The depiction of finance in literature and film includes many more villains than heroes, and there is good reason for that depiction. Success in finance tends to lead to and oversized ego, an insatiable appetite and desire to accumulate ever more. Desai struggles with that, with the fundamental good service finance provides and the attribution error it seems to breed—our tendency to view our financial success is the result of our abilities rather than luck, while we attribute our failures to circumstances beyond our control.

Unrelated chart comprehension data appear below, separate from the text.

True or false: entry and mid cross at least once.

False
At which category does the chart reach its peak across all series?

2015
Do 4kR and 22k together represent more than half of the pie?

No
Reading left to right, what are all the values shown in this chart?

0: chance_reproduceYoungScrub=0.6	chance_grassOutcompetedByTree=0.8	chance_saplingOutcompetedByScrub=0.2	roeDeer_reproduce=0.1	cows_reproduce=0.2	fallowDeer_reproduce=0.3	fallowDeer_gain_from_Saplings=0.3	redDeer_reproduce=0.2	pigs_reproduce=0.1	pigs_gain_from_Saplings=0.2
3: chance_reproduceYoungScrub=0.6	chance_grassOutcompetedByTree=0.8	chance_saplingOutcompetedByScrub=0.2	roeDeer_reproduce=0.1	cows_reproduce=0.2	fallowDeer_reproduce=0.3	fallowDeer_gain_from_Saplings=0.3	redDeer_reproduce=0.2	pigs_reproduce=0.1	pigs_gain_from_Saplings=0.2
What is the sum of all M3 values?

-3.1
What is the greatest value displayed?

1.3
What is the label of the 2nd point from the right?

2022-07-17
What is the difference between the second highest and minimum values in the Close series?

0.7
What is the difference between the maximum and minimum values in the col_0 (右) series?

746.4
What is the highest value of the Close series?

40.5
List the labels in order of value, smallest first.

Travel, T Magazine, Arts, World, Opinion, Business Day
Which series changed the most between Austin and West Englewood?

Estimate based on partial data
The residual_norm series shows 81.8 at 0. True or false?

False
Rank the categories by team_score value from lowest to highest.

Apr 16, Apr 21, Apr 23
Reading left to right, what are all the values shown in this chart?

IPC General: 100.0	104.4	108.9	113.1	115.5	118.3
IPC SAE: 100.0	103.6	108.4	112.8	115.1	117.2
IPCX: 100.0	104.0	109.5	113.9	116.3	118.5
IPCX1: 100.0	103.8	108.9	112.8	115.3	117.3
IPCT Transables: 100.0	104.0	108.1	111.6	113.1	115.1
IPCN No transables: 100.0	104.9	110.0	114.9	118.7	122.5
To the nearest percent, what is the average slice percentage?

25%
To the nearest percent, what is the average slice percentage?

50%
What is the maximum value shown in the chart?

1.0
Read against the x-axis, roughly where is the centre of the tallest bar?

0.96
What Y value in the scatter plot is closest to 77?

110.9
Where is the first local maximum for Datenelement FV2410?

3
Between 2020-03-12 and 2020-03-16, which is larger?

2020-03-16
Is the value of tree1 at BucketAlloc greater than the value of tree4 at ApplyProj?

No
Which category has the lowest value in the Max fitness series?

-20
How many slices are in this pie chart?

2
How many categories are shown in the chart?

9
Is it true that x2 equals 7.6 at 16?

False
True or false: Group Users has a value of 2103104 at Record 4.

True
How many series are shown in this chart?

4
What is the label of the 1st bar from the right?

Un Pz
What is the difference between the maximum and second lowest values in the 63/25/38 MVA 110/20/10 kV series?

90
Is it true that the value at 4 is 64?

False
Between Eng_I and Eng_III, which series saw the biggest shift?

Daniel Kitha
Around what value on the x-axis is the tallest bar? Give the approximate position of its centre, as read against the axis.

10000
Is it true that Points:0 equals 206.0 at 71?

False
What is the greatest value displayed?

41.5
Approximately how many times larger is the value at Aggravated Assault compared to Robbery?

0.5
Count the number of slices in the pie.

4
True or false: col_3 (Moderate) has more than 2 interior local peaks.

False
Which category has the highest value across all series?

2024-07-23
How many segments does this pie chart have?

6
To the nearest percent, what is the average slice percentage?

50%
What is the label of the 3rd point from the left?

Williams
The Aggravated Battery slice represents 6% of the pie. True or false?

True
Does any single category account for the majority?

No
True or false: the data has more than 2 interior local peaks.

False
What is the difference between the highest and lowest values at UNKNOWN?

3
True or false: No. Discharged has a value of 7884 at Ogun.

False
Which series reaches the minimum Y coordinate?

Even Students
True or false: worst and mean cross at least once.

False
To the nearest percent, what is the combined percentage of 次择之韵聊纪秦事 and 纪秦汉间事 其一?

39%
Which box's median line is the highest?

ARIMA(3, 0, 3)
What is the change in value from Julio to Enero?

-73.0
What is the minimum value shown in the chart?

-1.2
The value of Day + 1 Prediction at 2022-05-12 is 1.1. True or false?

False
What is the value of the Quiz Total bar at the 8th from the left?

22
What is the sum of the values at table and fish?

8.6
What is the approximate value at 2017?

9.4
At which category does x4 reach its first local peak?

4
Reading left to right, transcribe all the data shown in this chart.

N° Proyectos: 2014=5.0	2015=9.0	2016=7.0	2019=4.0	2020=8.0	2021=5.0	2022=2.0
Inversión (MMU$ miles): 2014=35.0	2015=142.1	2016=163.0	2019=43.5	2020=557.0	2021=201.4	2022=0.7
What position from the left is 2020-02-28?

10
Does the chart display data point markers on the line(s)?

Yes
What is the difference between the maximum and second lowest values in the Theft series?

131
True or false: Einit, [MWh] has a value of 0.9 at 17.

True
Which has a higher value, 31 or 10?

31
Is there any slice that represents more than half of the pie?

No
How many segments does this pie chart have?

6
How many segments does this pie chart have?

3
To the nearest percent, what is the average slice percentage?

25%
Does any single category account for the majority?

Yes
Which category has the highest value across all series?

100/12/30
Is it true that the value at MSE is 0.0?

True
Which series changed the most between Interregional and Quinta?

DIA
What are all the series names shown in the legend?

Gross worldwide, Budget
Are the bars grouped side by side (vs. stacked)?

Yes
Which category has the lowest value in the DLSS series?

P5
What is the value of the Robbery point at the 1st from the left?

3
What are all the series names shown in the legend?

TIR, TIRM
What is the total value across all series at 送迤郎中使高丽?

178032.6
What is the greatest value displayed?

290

To guard against this, he suggests:

 

I think the best way to insure ourselves against that risk is through works—and the work—of imagination, just as Wallace Stevens suggested.

 

In searching for a hero, he finds Willa Cather’s portrait of Alexandra Bergson from O Pioneers! Reflecting on a line from that book, that “There are only two or three human stories, and they go on repeating themselves as fiercely as if they never happened before,” he writes:

 

For Cather, there are ultimately only a few stories that all of our lives end up resembling. Some of them, as we’ve seen, are tales of hollow accumulation and insatiable desire. Some are tales of heart and hard work. It is up to us to choose amongst them wisely. I recommend Alexandra Bergson’s story.                       

 

The stories Mihir Desai weaves together leave you feeling hope for our future. It bridges the barrier between art and science, between technical knowledge and human understanding. It reminds us that finance is at the heart of what we’ve come to know as the American Dream, and revives the argument that we must puts values back at the center of value creation to continue to finance that dream.